FANGORIA’s Stream to Scream: Noomi Rapace in “THE MONITOR”Movies/TV,News,Reviews Samuel Zimmerman
As many fright fans already know, FANGORIA offers a great selection of gruesome movies, old and new, for free at our Hulu channel. To give you a better idea of what’s available, FANGORIA is taking in-depth looks at some of the channel’s terrifying titles with Stream to Scream. Today: Pål Sletaune’s THE MONITOR.
Norwegian filmmaker Pål Sletaune aims to prey on myriad fears and unsettling worries in THE MONITOR (aka BABYCALL). There’s the titular device itself, a baby monitor designed to help parents rush to their child’s side should any emergency arise, but also highlights the anxiety of being “so close, so far.” For what if you’re already too late? What if you witness something truly terrible via sound that happens down the hall, or just downstairs? Those frightful notions have been explored in recent years by Alex de la Iglesia in his THE BABY’S ROOM and to a smaller extent by James Wan, in a memorable moment of INSIDIOUS. Both those films are examples of another eerie notion: the supernatural has its own frequency with which certain devices can tap into. As THE MONITOR unfolds as something of a mystery, that possibility looms ominously throughout. Yet another, more grounded, disquieting option lies in the film: that of accidental voyeurism and the question of what to do if someone nearby is being abused.

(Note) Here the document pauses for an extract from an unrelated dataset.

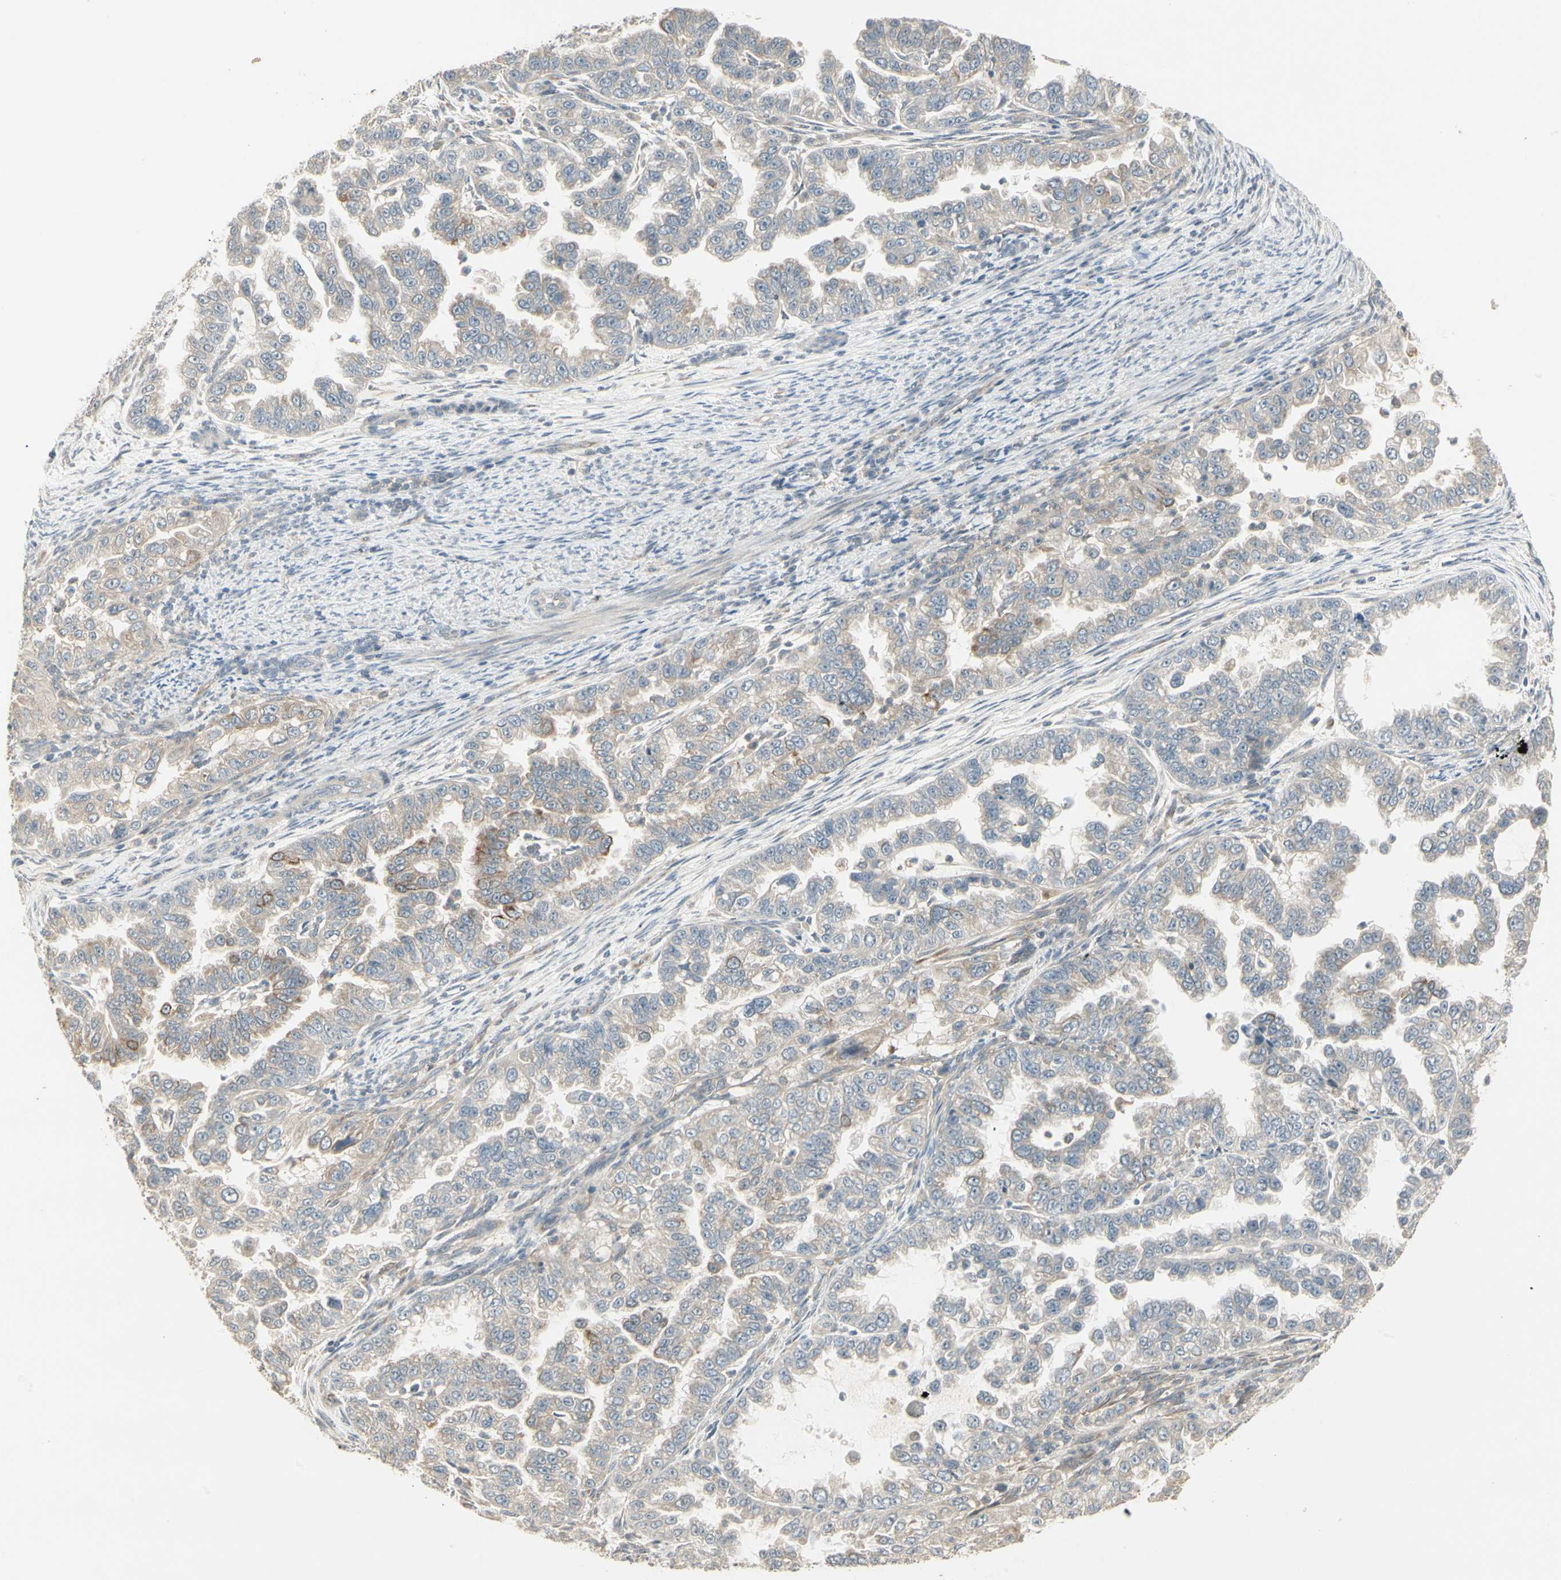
{"staining": {"intensity": "weak", "quantity": "25%-75%", "location": "cytoplasmic/membranous"}, "tissue": "endometrial cancer", "cell_type": "Tumor cells", "image_type": "cancer", "snomed": [{"axis": "morphology", "description": "Adenocarcinoma, NOS"}, {"axis": "topography", "description": "Endometrium"}], "caption": "Endometrial adenocarcinoma stained with a brown dye demonstrates weak cytoplasmic/membranous positive staining in approximately 25%-75% of tumor cells.", "gene": "ZFP36", "patient": {"sex": "female", "age": 85}}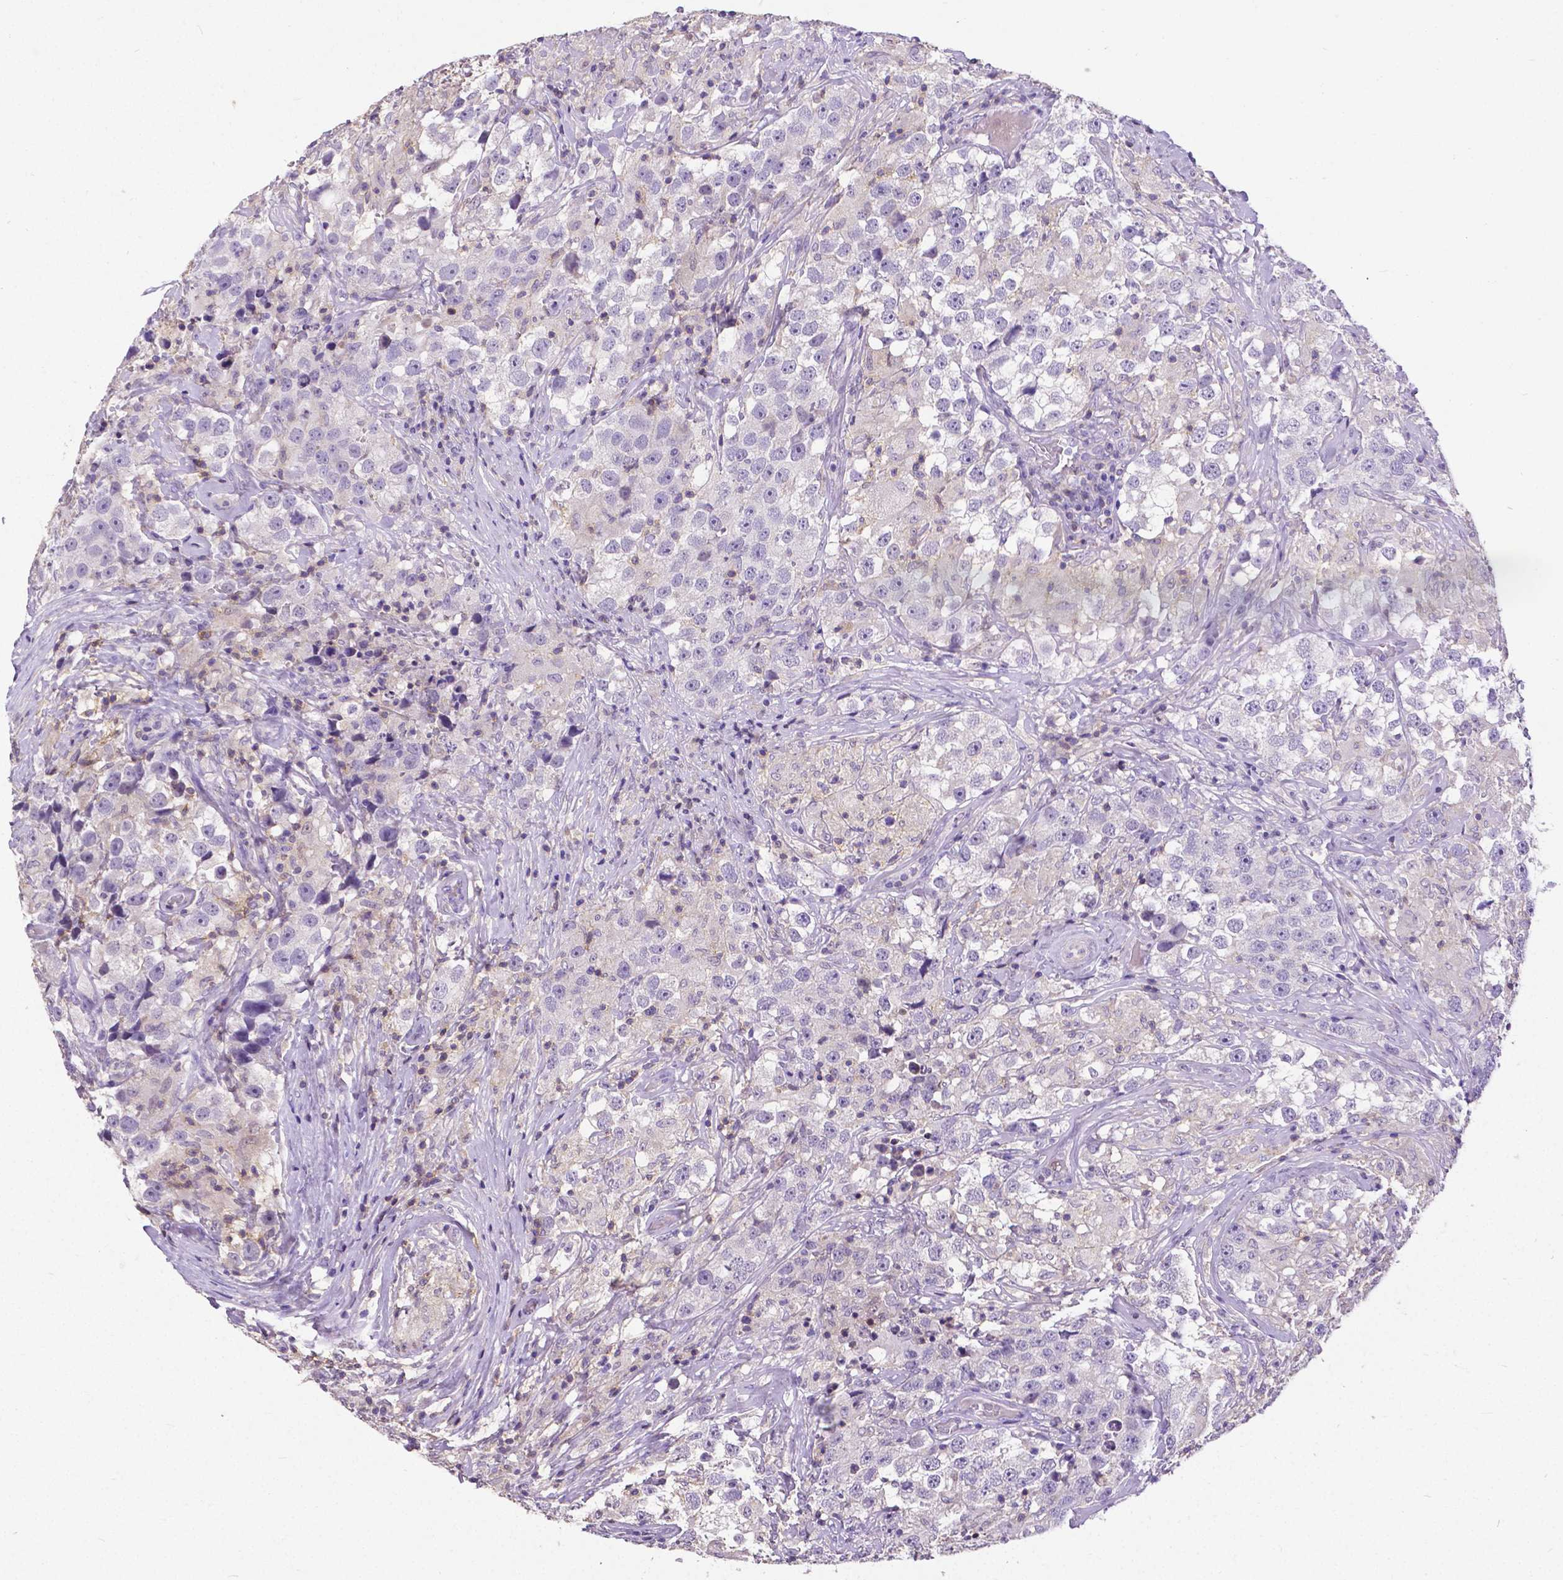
{"staining": {"intensity": "negative", "quantity": "none", "location": "none"}, "tissue": "testis cancer", "cell_type": "Tumor cells", "image_type": "cancer", "snomed": [{"axis": "morphology", "description": "Seminoma, NOS"}, {"axis": "topography", "description": "Testis"}], "caption": "There is no significant positivity in tumor cells of seminoma (testis).", "gene": "CD4", "patient": {"sex": "male", "age": 46}}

Noomi Rapace stars as Anna who, alongside her son Anders, was abused and is the central figure of THE MONITOR’s true focus of fear, the questioning of one’s own sanity and its resulting paranoia. Even if Anna wasn’t slightly delusional about the things she’s seeing and experiencing, she wouldn’t be of sound mind. Not after her ex-husband tried to drown their son. This leaves her in a new apartment, forcing Anders to sleep in her room and hesitant to even bring him to school. As she attempts to surge on, a baby monitor seems like a strong aid in the struggle. Of course, its intersection with someone, or something else hinders any progress.
There’s a recurring motif of opening and closing windows, and window shades, in THE MONITOR. As you may imagine, Anna does much of the shutting, typically directly after someone from Child Services will attempt to make a room brighter. These actions continuously close Anna herself off to the world around her—one that she feels is out to get her—and thus either opens her up to something otherworldly or force her retreat further inside her head. The first instance of closing comes very early on, almost immediately after a striking opening shot of a very physically wounded Anna. Both beats help craft a quiet, chilling atmosphere which Sletaune exploits by often framing Anna in a cold, lonely manner. A large jacket and pants shroud Rapace’s small frame and as the actress stunningly portrays someone frayed, we see she does not fill the space she occupies but is engulfed by it.
THE MONITOR runs the risk of being engulfed by itself. Sletaune admirably takes his time with the film, living in Anna’s struggle and providing character-based scenes, instead of just a means to a scare. He’s able to develop the kind, but melancholy relationship between Anna and Helge (Kristoffer Jonner), a sweet, wounded department store employee. He’s able to follow Anna on strange walks through the woods. The filmmaker also seeks to explore a world where women who act out of turn, or are uncertain, are met with accusations of insanity almost immediately. Coupled with an eerie new friend for Anders, there’s a lot to breathe in, something reflected in the film’s end which seems to marry multiple explanations. But considering Sletaune’s fantastic approach—one not directing you to be frightened by easy cues or jumps—that’s also a lot to be utterly engaged in and affected by.
The most affecting thing in THE MONITOR though, is undeniably Rapace. Sletaune’s aesthetic is moody and haunting, but his lead is even more so. Rapace stuns as Anna, elevating the film and making the tiniest of beats unforgettable, such as her response to being told you can’t get soaked by dreaming you’re underwater, or when she admits to her delusions. While THE MONITOR is surely considered minor next to her breakthrough work in THE GIRL WITH THE DRAGON TATTOO trilogy and subsequent English-language pictures like PROMETHEUS, the film remains a showcase of her command. It all feels more than a little akin to the not-often-discussed Mia Farrow-starring THE HAUNTING OF JULIA (aka FULL CIRCLE), yet another instance of moody, neat little thriller.